Start of Exercise data
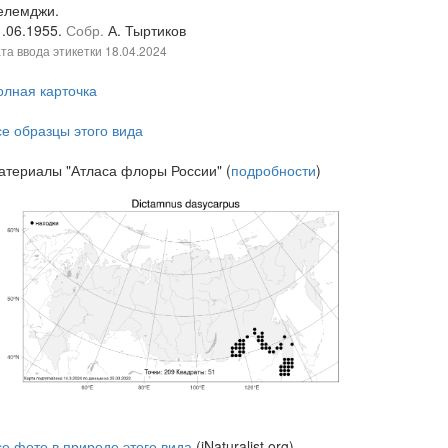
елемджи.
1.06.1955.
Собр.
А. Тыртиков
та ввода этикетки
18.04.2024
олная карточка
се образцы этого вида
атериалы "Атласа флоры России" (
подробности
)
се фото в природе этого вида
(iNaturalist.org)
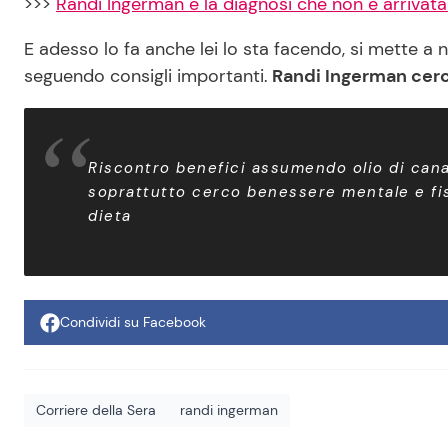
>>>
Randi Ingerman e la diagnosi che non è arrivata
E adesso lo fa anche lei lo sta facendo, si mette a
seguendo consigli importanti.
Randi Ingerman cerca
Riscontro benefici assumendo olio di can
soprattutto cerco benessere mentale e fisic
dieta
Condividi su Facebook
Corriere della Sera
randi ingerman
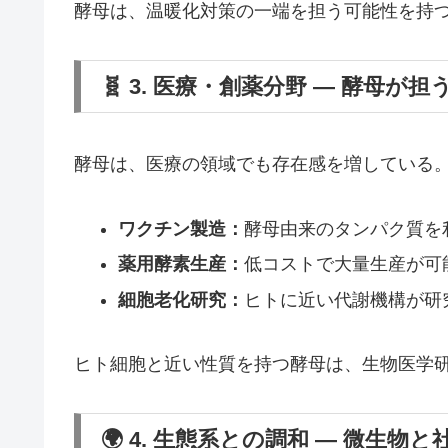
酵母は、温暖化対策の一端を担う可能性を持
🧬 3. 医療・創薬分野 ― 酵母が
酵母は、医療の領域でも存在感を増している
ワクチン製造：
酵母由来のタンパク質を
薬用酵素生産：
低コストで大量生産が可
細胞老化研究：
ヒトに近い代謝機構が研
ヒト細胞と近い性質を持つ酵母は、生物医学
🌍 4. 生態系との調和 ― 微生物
End of Exercise data
Start of Exercise data
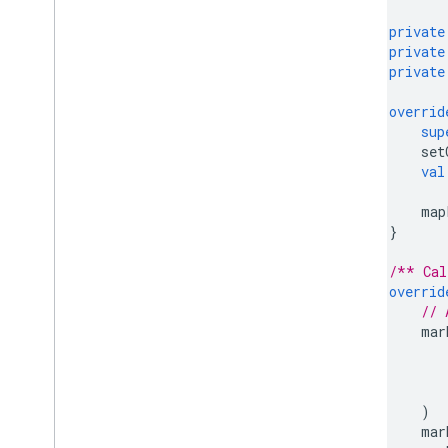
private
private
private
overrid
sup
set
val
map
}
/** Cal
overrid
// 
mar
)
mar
End of Exercise data
## [Task to complete]
Considering only the data above, return the lines in which "вида" occurs.

## [Output of the task]
се образцы этого вида
се фото в природе этого вида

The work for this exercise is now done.